No, because there is no such enumeration. If you think there is, try to construct such an arbitrary sequence. Here is one arbitrary sequence which meets you rules, but does not contain all reals:
$$x_n=1/n$$
Cantor's argument shows that no matter what arbitrary sequence you choose, it can't enumerate the reals.

23. Dec 26, 2007

### hachem

that there are enumerations that do not contain all reals is beyond doubt. the question is whether there is not a single enumeration that contains them all. could you show me that mine doe not either?

24. Dec 26, 2007

### Hurkyl

Staff Emeritus
CRG already did -- that sequence is something your pseudocode could output. Therefore, you cannot show that your pseudocode enumerates of all reals.

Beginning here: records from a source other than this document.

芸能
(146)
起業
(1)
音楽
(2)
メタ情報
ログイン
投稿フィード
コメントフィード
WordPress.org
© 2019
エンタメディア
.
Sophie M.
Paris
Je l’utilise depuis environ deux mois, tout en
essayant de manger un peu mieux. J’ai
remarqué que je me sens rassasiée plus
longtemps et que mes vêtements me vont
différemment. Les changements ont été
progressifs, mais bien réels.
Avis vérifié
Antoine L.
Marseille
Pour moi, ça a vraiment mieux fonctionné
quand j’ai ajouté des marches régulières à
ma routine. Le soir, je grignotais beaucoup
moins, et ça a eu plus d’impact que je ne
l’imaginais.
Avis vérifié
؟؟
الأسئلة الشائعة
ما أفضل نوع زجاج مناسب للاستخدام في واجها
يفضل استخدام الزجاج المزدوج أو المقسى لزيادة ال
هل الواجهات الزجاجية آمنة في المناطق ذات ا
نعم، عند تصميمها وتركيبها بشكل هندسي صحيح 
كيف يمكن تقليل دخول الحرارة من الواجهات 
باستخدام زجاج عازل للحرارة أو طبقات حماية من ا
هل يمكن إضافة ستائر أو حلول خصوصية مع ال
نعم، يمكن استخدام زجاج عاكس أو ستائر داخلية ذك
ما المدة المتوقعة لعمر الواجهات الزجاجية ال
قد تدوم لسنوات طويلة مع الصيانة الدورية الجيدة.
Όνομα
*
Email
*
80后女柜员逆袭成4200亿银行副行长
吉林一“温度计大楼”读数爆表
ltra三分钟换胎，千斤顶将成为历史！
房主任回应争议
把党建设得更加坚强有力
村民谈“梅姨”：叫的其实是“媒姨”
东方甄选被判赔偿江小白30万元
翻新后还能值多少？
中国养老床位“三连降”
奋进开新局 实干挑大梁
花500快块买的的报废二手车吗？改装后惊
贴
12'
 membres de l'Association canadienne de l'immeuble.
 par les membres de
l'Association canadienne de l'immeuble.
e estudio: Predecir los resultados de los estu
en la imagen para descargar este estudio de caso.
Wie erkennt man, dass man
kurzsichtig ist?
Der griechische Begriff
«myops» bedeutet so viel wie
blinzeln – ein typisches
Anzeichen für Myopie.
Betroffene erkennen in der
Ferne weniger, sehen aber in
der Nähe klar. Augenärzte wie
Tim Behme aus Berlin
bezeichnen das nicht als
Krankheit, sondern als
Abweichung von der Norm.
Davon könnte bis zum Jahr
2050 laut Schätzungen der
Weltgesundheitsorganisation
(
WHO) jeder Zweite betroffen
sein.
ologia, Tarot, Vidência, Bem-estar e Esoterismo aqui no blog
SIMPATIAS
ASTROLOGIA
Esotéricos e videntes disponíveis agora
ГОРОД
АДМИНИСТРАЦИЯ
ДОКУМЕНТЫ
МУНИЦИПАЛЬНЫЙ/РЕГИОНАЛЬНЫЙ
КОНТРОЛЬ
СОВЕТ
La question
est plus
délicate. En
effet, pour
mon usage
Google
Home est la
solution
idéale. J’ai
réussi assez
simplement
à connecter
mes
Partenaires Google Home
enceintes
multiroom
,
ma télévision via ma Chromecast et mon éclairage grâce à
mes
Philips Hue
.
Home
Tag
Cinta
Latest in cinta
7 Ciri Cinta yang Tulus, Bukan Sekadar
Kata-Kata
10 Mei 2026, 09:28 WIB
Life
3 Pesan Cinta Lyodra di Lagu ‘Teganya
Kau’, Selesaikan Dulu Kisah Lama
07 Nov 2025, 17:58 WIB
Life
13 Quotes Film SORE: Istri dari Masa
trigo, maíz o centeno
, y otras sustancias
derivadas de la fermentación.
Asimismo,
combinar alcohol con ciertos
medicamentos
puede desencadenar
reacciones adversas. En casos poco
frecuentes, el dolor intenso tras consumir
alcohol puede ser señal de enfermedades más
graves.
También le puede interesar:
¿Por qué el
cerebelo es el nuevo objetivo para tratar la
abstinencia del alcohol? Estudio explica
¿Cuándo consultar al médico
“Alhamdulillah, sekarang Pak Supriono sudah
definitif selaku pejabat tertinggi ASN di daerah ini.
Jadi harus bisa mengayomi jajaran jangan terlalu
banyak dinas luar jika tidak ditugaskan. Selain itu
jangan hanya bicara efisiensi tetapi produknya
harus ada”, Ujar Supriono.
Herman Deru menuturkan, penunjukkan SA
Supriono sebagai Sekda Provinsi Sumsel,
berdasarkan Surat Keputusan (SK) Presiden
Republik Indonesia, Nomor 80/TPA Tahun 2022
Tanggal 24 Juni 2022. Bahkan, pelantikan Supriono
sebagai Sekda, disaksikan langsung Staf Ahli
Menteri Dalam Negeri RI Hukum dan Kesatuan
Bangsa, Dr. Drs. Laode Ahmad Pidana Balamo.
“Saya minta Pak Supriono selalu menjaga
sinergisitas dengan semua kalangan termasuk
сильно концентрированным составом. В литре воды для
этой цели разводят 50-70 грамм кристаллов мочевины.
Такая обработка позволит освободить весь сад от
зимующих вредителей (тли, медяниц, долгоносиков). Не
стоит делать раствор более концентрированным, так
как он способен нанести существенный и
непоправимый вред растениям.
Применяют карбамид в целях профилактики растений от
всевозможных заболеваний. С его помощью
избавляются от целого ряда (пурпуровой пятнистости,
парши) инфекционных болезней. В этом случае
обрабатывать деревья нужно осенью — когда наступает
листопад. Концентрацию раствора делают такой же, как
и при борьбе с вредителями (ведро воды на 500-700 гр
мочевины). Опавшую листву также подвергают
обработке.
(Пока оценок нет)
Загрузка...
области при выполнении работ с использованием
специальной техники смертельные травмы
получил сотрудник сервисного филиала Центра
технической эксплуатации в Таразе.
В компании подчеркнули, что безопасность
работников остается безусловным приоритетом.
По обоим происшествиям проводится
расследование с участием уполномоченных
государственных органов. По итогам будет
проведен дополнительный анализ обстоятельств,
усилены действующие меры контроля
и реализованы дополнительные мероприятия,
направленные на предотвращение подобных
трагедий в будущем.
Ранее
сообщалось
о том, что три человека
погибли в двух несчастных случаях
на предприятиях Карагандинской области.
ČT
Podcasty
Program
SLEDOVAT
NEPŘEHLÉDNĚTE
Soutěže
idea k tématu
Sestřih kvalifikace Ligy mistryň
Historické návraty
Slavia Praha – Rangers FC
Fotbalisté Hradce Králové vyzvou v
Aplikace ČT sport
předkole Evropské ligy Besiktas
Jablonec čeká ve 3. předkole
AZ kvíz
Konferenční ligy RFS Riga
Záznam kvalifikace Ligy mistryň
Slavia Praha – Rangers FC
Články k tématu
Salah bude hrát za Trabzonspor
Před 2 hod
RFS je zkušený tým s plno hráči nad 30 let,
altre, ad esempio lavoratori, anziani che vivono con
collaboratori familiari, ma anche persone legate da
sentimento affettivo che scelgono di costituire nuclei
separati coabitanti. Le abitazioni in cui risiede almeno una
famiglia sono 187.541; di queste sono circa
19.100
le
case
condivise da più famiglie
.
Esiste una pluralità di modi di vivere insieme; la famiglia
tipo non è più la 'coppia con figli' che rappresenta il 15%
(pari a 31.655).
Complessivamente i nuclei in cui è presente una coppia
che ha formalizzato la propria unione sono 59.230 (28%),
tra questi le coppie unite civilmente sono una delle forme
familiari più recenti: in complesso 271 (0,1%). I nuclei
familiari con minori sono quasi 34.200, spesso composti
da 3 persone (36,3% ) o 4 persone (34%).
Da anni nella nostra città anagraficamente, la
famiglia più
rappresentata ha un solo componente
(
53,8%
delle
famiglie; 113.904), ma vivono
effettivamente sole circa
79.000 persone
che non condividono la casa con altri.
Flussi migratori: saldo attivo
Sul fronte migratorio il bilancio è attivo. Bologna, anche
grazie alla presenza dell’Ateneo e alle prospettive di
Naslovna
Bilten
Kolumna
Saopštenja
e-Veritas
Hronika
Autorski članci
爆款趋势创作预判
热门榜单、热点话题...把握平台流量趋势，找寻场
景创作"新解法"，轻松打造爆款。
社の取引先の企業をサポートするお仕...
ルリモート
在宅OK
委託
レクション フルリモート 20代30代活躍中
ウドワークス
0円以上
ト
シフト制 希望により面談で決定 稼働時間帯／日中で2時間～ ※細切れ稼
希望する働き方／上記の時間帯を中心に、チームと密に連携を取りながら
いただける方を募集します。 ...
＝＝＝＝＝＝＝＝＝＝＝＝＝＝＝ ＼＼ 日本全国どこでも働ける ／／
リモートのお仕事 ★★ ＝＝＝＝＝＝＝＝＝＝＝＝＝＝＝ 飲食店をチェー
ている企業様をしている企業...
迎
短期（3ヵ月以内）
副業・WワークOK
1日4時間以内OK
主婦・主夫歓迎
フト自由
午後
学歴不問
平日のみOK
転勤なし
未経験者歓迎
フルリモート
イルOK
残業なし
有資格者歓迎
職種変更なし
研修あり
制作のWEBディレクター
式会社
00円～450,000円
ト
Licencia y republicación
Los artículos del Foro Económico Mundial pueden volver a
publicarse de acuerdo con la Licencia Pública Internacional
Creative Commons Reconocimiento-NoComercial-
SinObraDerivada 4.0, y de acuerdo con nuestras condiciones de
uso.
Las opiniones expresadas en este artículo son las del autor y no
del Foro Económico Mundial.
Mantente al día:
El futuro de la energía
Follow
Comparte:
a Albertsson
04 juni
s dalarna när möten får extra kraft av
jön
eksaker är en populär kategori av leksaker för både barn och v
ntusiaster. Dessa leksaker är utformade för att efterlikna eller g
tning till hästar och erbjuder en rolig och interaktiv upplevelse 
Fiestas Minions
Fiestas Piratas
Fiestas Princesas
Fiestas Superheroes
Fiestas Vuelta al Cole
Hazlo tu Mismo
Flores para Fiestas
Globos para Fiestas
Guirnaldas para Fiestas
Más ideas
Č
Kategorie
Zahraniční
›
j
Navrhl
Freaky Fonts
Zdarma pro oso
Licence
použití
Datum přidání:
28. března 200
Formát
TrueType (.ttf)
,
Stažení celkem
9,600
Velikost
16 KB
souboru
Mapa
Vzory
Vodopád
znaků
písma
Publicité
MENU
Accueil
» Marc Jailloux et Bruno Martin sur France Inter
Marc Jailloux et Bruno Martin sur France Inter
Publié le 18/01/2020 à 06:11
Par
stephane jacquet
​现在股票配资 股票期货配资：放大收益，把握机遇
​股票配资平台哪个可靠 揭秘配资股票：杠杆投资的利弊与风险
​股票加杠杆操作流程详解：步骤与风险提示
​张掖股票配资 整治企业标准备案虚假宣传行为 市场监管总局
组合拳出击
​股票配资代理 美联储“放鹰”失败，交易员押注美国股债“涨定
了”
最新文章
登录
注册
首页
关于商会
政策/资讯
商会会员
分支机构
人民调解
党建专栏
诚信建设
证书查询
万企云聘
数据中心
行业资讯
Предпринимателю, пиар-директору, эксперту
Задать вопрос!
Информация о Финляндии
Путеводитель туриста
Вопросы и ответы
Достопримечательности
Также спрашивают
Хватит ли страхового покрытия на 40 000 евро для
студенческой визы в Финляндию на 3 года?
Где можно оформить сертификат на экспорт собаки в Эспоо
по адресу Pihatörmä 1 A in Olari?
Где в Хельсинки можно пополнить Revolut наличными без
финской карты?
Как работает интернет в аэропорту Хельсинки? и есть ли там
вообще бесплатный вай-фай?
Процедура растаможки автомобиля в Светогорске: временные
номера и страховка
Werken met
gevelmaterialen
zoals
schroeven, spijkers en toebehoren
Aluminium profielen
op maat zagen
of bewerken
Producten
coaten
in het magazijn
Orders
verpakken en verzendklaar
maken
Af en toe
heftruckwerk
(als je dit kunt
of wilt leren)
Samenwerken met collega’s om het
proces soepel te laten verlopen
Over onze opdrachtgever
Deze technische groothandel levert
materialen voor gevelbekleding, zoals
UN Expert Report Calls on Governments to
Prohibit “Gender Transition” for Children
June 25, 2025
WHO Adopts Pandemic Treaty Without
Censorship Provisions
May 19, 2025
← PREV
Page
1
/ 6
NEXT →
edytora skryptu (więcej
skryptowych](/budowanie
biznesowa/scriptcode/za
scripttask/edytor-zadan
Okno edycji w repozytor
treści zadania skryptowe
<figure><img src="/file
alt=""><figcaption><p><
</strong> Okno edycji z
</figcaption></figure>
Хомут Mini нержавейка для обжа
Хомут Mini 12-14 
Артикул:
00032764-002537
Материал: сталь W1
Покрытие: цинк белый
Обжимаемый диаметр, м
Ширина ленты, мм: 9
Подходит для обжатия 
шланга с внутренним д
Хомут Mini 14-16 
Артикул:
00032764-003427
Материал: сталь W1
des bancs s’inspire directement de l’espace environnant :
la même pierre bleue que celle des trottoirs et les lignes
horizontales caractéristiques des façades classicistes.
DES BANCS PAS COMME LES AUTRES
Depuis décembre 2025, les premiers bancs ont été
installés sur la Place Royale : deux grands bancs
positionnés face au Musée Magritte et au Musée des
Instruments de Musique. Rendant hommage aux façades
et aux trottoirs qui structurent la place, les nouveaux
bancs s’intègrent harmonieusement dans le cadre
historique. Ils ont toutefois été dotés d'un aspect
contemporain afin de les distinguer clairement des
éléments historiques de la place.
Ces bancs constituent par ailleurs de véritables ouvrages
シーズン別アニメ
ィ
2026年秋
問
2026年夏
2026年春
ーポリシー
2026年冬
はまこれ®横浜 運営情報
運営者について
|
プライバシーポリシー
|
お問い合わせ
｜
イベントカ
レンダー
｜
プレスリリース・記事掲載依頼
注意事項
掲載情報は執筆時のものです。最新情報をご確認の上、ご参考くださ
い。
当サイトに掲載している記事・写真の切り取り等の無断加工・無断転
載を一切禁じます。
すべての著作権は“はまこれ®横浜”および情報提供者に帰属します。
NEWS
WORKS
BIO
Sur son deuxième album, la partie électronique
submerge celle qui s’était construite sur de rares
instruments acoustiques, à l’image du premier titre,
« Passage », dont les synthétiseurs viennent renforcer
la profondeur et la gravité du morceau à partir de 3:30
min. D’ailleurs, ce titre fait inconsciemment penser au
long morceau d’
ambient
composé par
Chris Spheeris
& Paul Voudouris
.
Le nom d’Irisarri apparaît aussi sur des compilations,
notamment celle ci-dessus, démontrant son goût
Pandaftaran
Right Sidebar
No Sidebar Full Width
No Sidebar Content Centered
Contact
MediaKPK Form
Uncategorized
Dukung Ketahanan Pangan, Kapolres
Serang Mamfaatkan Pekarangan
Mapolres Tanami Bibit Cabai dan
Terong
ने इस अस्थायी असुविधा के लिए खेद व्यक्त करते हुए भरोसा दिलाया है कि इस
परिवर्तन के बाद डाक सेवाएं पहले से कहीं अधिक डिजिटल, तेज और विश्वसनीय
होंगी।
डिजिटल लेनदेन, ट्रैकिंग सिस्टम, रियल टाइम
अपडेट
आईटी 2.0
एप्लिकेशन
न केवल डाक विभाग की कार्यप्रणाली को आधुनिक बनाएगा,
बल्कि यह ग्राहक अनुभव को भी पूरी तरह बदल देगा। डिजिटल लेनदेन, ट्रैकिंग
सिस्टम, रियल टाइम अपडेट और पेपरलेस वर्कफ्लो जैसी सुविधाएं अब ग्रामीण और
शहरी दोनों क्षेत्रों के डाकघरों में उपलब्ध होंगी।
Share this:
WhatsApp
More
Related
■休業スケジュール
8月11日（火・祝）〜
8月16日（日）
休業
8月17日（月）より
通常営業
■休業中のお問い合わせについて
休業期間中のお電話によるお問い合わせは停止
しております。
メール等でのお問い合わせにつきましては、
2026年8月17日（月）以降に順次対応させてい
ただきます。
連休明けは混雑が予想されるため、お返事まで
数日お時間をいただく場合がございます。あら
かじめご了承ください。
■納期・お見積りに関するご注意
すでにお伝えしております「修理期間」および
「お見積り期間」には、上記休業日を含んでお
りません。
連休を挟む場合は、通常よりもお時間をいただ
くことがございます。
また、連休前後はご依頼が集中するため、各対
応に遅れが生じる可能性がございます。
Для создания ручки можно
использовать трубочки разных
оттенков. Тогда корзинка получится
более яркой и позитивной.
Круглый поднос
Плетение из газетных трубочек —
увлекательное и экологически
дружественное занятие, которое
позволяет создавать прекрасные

And, as CRG said, Cantor's argument shows that any enumerated lists of real numbers cannot contain all real numbers. Do you understand what that statement says? It is a theorem, and it implies that if you have an enumerated list of real numbers, then it cannot be an enumeration of the reals.

Last edited: Dec 26, 2007
25. Dec 26, 2007

### hachem

or that the theorem is false. you should check your definition before putting bold assertions.